The issues relating to imprisonment of individuals with mental health problems in the UK has attracted considerable attention, as the number of self-inflicted deaths has risen to the highest number since records began in 1978. With a rate of one prison suicide every three days, the director of the Howard League described the current rate as having reached “epidemic proportions”.  The steady rise of deaths in custody has prompted a series of inquiries in recent years, and has drawn scrutiny from UN bodies and Special Procedures, and more recently, UN Member States as part of a periodic review of its human rights performance. However, despite this, little progress has been made.

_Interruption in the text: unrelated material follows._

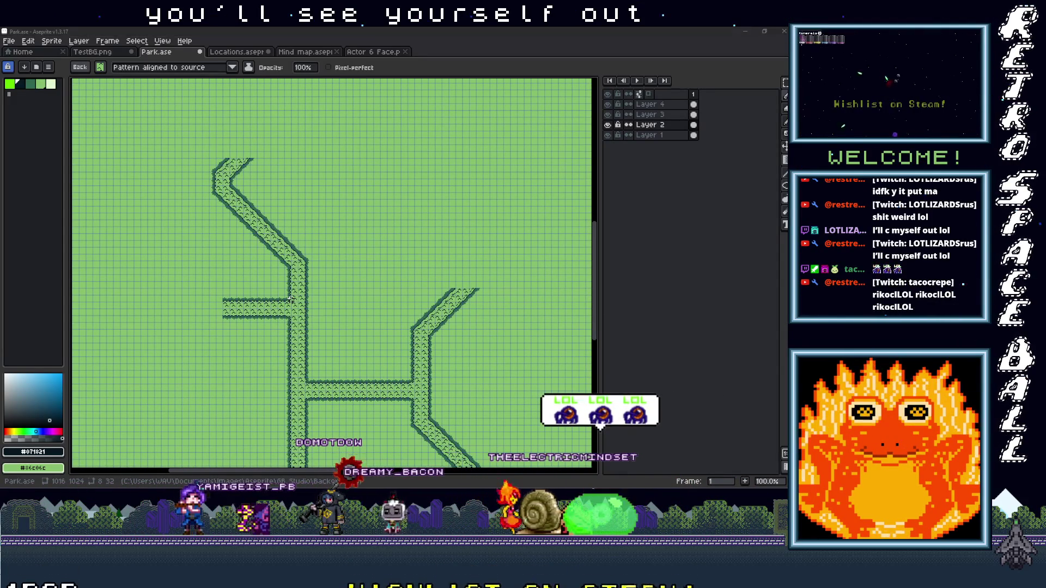
pyautogui.click(706, 480)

In view of this reality, the Joint Committee on Human Rights launched an inquiry into mental health and deaths in prison in 2016 in order to determine whether a human rights based approach can help to prevent deaths in prison of individuals with mental health conditions i.e. one that satisfies acceptable standards as laid down by national and international human rights law, and recognises the particular position of vulnerability in which detainees are placed. The inquiry specifically looked at why previous recommendations had not been implemented. To this end, the Committee received both oral and written evidence from authors of the various domestic inquiry reports and individuals whose lives have been directly affected by the issue, including relatives of individuals who had committed suicide in prisons.

However, the inquiry was unexpectedly cut short as a result of the decision to call a snap election.